Your task: Repeat verbatim the lines between the one holding "Зато гораздо интереснее и глубже выглядит" and the one holding "хода в самом", both of those lines included.

Data provided:
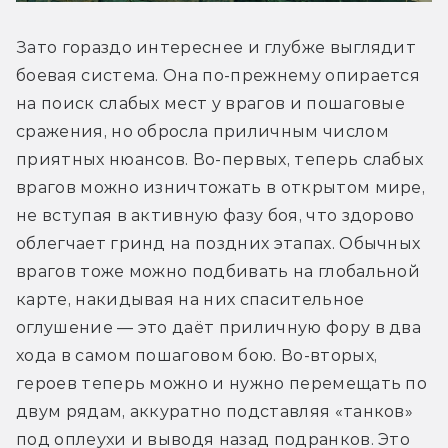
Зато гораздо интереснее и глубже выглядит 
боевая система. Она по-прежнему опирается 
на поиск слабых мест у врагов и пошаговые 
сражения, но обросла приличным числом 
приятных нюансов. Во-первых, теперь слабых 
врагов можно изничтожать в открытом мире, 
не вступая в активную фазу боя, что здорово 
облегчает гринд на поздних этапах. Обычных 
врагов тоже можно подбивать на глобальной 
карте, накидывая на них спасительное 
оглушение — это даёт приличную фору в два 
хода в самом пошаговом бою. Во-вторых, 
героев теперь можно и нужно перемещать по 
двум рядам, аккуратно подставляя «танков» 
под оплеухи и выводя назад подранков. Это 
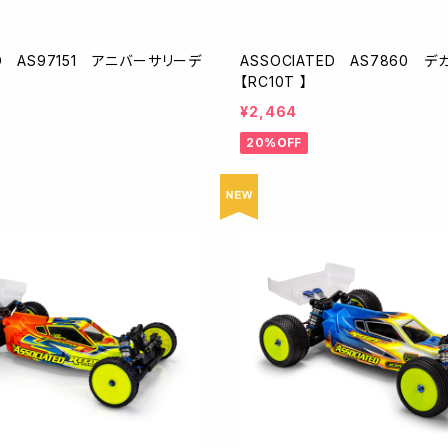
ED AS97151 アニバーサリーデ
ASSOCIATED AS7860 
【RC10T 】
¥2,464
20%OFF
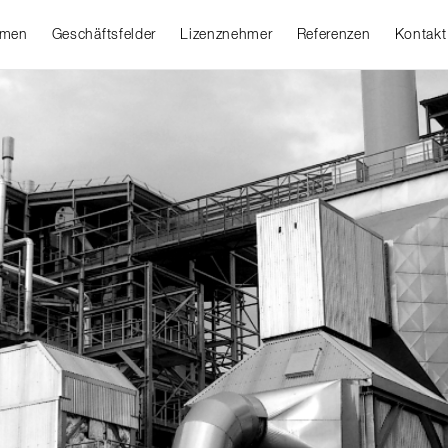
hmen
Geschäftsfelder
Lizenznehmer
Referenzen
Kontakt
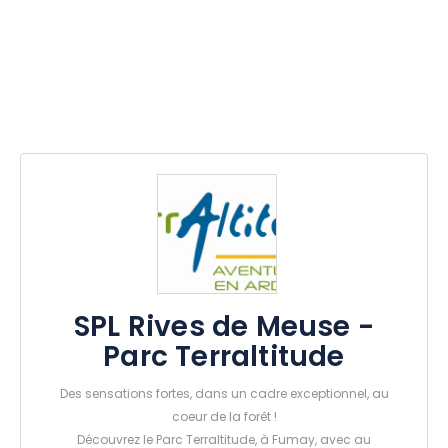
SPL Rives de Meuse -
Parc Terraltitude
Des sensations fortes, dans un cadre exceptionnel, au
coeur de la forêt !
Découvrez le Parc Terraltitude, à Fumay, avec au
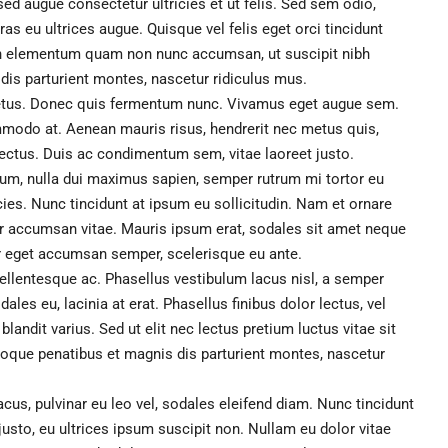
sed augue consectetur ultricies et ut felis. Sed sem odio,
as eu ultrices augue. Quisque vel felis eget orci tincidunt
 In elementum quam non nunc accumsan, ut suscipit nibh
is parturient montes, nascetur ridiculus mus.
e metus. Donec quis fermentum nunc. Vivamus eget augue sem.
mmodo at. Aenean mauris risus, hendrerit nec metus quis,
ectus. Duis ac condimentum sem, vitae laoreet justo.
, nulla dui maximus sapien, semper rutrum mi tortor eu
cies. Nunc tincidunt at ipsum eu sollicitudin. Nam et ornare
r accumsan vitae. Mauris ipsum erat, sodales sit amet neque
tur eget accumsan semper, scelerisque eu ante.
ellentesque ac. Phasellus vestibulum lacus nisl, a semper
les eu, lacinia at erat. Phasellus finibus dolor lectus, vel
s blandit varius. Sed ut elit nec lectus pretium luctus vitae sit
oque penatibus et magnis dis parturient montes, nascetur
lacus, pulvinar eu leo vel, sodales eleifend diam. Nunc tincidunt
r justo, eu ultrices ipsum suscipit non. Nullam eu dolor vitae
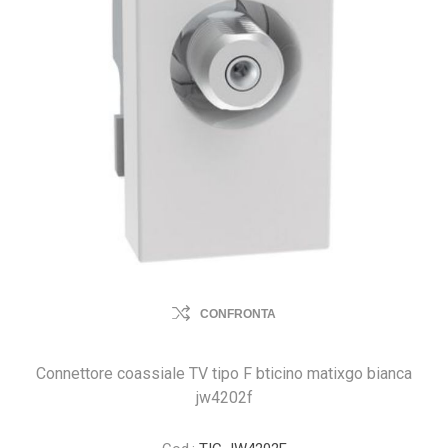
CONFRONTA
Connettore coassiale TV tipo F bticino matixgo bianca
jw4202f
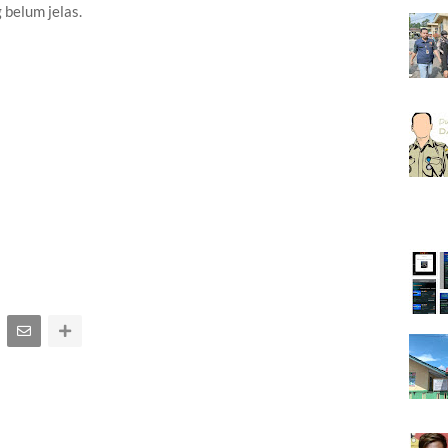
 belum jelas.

--

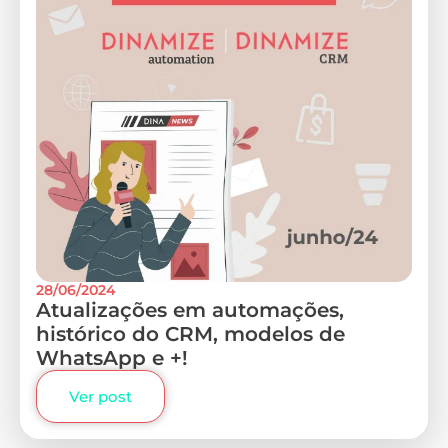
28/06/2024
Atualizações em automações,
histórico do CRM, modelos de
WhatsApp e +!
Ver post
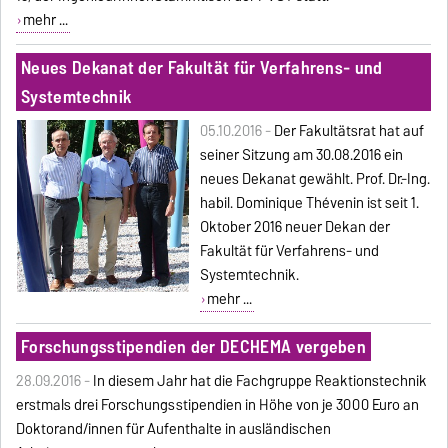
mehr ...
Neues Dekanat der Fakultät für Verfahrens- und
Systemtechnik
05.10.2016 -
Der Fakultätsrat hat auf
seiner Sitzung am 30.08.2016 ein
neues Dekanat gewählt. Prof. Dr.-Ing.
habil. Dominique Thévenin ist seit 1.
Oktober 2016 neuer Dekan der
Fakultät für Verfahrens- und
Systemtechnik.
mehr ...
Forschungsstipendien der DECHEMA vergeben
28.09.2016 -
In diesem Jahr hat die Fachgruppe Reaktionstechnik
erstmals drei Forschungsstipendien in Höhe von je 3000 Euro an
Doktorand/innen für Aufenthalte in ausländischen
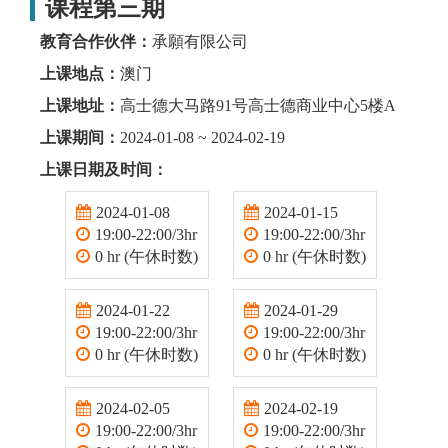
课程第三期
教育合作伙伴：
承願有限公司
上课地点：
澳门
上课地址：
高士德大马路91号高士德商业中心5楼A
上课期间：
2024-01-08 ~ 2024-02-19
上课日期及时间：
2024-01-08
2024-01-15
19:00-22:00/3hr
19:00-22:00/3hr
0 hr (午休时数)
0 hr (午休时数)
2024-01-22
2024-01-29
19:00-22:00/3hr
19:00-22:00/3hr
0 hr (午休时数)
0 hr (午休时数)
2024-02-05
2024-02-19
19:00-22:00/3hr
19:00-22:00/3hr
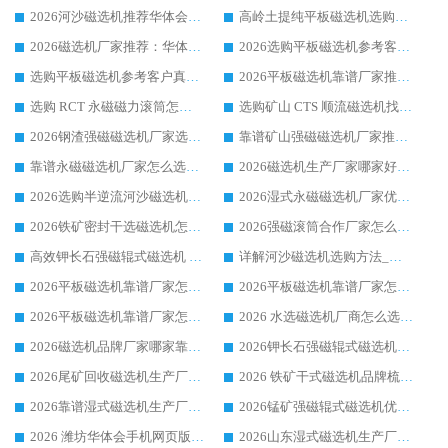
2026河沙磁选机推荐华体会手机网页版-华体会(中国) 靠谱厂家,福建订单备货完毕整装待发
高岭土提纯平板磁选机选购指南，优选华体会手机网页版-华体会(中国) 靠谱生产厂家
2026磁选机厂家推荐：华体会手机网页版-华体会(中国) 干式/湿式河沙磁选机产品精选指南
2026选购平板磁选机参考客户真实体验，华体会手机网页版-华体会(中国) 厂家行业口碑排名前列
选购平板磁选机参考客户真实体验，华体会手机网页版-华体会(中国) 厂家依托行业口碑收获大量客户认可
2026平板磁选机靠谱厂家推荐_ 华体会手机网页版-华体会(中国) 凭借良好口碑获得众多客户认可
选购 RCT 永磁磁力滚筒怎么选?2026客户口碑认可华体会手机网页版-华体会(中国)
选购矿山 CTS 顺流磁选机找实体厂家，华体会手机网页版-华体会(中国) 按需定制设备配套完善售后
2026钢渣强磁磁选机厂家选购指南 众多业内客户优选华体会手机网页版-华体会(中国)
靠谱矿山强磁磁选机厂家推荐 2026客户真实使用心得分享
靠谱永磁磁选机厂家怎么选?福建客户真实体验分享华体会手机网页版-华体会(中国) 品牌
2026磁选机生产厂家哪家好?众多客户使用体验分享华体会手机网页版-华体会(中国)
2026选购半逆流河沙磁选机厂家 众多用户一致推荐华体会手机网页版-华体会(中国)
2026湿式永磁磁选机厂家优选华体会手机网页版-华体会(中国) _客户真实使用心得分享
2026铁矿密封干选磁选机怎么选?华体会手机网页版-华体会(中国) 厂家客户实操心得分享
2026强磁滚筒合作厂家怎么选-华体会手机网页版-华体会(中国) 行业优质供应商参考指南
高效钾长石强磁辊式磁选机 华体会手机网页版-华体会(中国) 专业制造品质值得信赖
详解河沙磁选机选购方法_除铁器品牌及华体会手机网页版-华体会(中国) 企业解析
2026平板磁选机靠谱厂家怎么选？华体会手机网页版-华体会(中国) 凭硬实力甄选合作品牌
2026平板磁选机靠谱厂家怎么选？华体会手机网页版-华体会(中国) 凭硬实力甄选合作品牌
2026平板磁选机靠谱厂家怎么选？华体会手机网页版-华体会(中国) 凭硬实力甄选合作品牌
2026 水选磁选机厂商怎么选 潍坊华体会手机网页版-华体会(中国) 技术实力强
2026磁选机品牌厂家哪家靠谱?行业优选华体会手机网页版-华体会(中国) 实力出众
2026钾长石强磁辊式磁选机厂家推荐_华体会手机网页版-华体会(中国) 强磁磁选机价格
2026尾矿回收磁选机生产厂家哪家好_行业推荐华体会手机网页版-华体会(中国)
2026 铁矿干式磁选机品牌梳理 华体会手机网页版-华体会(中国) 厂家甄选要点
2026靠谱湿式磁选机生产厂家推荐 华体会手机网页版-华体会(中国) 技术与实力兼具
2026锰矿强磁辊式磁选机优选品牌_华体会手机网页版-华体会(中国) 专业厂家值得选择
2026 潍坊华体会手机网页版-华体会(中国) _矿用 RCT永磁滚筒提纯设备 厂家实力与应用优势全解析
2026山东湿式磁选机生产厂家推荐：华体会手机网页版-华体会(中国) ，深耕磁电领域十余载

Response box:
Зато гораздо интереснее и глубже выглядит 
боевая система. Она по-прежнему опирается 
на поиск слабых мест у врагов и пошаговые 
сражения, но обросла приличным числом 
приятных нюансов. Во-первых, теперь слабых 
врагов можно изничтожать в открытом мире, 
не вступая в активную фазу боя, что здорово 
облегчает гринд на поздних этапах. Обычных 
врагов тоже можно подбивать на глобальной 
карте, накидывая на них спасительное 
оглушение — это даёт приличную фору в два 
хода в самом пошаговом бою. Во-вторых, 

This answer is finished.